<<<<

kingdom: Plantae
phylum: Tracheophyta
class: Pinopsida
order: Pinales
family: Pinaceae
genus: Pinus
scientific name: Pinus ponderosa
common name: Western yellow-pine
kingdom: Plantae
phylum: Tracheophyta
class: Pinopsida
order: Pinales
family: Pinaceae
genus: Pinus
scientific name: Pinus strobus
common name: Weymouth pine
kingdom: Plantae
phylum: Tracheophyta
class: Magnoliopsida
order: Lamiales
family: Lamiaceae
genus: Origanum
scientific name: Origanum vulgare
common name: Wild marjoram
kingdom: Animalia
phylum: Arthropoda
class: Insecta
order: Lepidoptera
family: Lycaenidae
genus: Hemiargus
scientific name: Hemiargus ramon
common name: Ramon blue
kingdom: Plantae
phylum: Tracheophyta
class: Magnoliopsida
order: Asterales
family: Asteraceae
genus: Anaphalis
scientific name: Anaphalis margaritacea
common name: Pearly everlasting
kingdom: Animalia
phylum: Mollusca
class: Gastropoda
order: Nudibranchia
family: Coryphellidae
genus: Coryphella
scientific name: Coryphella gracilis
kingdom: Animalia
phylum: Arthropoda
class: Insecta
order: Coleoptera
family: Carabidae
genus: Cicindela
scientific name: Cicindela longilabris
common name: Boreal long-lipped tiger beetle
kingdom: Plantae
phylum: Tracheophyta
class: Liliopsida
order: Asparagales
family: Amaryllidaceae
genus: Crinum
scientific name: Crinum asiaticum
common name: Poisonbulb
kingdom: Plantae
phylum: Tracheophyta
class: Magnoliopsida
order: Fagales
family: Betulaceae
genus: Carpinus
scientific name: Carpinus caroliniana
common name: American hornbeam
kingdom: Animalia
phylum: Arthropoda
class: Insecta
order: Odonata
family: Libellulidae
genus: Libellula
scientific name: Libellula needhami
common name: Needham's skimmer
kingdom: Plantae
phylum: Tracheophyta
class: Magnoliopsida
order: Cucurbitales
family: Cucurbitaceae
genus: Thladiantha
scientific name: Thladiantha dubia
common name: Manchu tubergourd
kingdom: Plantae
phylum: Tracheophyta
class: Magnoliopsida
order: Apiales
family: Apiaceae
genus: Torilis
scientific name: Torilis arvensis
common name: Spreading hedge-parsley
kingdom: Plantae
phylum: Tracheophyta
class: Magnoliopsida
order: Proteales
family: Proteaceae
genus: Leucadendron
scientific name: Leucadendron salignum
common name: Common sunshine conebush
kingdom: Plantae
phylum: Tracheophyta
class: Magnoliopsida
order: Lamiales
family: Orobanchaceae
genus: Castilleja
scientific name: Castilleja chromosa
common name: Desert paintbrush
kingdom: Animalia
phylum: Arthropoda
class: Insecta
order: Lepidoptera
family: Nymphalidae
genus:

>>>>

Please turn every line of the records above into one numbered list, leaving out any blank lines.

#### [Exercise response]
1. kingdom: Plantae
2. phylum: Tracheophyta
3. class: Pinopsida
4. order: Pinales
5. family: Pinaceae
6. genus: Pinus
7. scientific name: Pinus ponderosa
8. common name: Western yellow-pine
9. kingdom: Plantae
10. phylum: Tracheophyta
11. class: Pinopsida
12. order: Pinales
13. family: Pinaceae
14. genus: Pinus
15. scientific name: Pinus strobus
16. common name: Weymouth pine
17. kingdom: Plantae
18. phylum: Tracheophyta
19. class: Magnoliopsida
20. order: Lamiales
21. family: Lamiaceae
22. genus: Origanum
23. scientific name: Origanum vulgare
24. common name: Wild marjoram
25. kingdom: Animalia
26. phylum: Arthropoda
27. class: Insecta
28. order: Lepidoptera
29. family: Lycaenidae
30. genus: Hemiargus
31. scientific name: Hemiargus ramon
32. common name: Ramon blue
33. kingdom: Plantae
34. phylum: Tracheophyta
35. class: Magnoliopsida
36. order: Asterales
37. family: Asteraceae
38. genus: Anaphalis
39. scientific name: Anaphalis margaritacea
40. common name: Pearly everlasting
41. kingdom: Animalia
42. phylum: Mollusca
43. class: Gastropoda
44. order: Nudibranchia
45. family: Coryphellidae
46. genus: Coryphella
47. scientific name: Coryphella gracilis
48. kingdom: Animalia
49. phylum: Arthropoda
50. class: Insecta
51. order: Coleoptera
52. family: Carabidae
53. genus: Cicindela
54. scientific name: Cicindela longilabris
55. common name: Boreal long-lipped tiger beetle
56. kingdom: Plantae
57. phylum: Tracheophyta
58. class: Liliopsida
59. order: Asparagales
60. family: Amaryllidaceae
61. genus: Crinum
62. scientific name: Crinum asiaticum
63. common name: Poisonbulb
64. kingdom: Plantae
65. phylum: Tracheophyta
66. class: Magnoliopsida
67. order: Fagales
68. family: Betulaceae
69. genus: Carpinus
70. scientific name: Carpinus caroliniana
71. common name: American hornbeam
72. kingdom: Animalia
73. phylum: Arthropoda
74. class: Insecta
75. order: Odonata
76. family: Libellulidae
77. genus: Libellula
78. scientific name: Libellula needhami
79. common name: Needham's skimmer
80. kingdom: Plantae
81. phylum: Tracheophyta
82. class: Magnoliopsida
83. order: Cucurbitales
84. family: Cucurbitaceae
85. genus: Thladiantha
86. scientific name: Thladiantha dubia
87. common name: Manchu tubergourd
88. kingdom: Plantae
89. phylum: Tracheophyta
90. class: Magnoliopsida
91. order: Apiales
92. family: Apiaceae
93. genus: Torilis
94. scientific name: Torilis arvensis
95. common name: Spreading hedge-parsley
96. kingdom: Plantae
97. phylum: Tracheophyta
98. class: Magnoliopsida
99. order: Proteales
100. family: Proteaceae
101. genus: Leucadendron
102. scientific name: Leucadendron salignum
103. common name: Common sunshine conebush
104. kingdom: Plantae
105. phylum: Tracheophyta
106. class: Magnoliopsida
107. order: Lamiales
108. family: Orobanchaceae
109. genus: Castilleja
110. scientific name: Castilleja chromosa
111. common name: Desert paintbrush
112. kingdom: Animalia
113. phylum: Arthropoda
114. class: Insecta
115. order: Lepidoptera
116. family: Nymphalidae
117. genus:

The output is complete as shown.